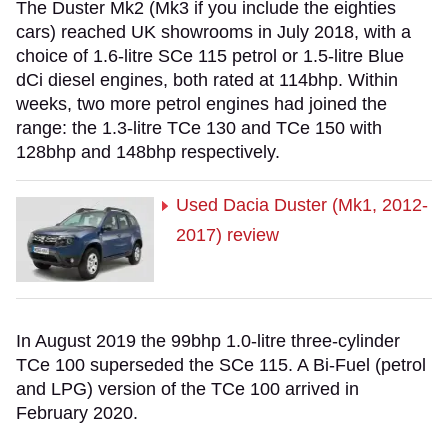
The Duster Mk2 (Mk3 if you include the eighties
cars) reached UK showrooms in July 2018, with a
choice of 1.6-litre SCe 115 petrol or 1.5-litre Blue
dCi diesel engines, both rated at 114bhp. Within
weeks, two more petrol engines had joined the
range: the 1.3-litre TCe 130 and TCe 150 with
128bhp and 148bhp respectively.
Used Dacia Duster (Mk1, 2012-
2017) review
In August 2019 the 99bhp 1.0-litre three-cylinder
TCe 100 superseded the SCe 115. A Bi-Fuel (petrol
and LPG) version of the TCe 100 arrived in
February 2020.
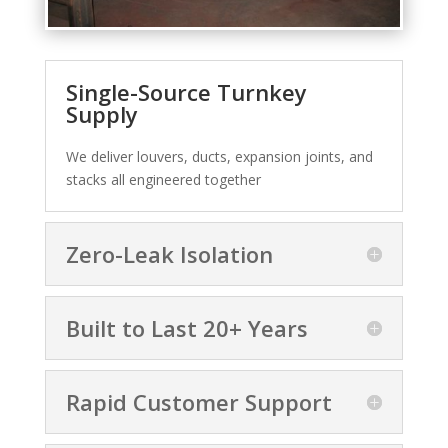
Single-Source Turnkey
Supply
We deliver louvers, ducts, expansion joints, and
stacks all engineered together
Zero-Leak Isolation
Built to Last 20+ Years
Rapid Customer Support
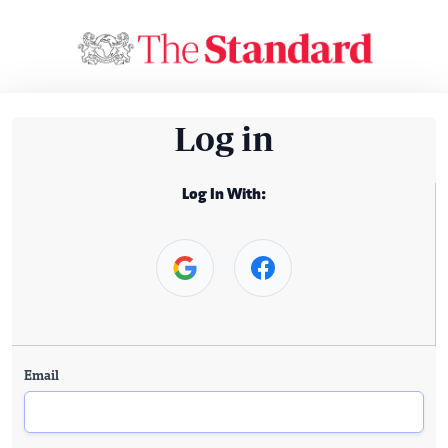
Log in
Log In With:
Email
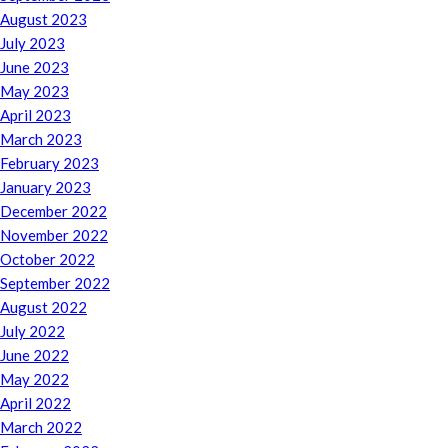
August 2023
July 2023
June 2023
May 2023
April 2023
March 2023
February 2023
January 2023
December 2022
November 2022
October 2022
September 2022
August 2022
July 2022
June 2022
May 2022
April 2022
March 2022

+ + + + + + +

» Exercise directions: In the answer, return exactly the lines from the line containing "August 2023" to the end of the records above, and no others.

» Solved exercise:
August 2023
July 2023
June 2023
May 2023
April 2023
March 2023
February 2023
January 2023
December 2022
November 2022
October 2022
September 2022
August 2022
July 2022
June 2022
May 2022
April 2022
March 2022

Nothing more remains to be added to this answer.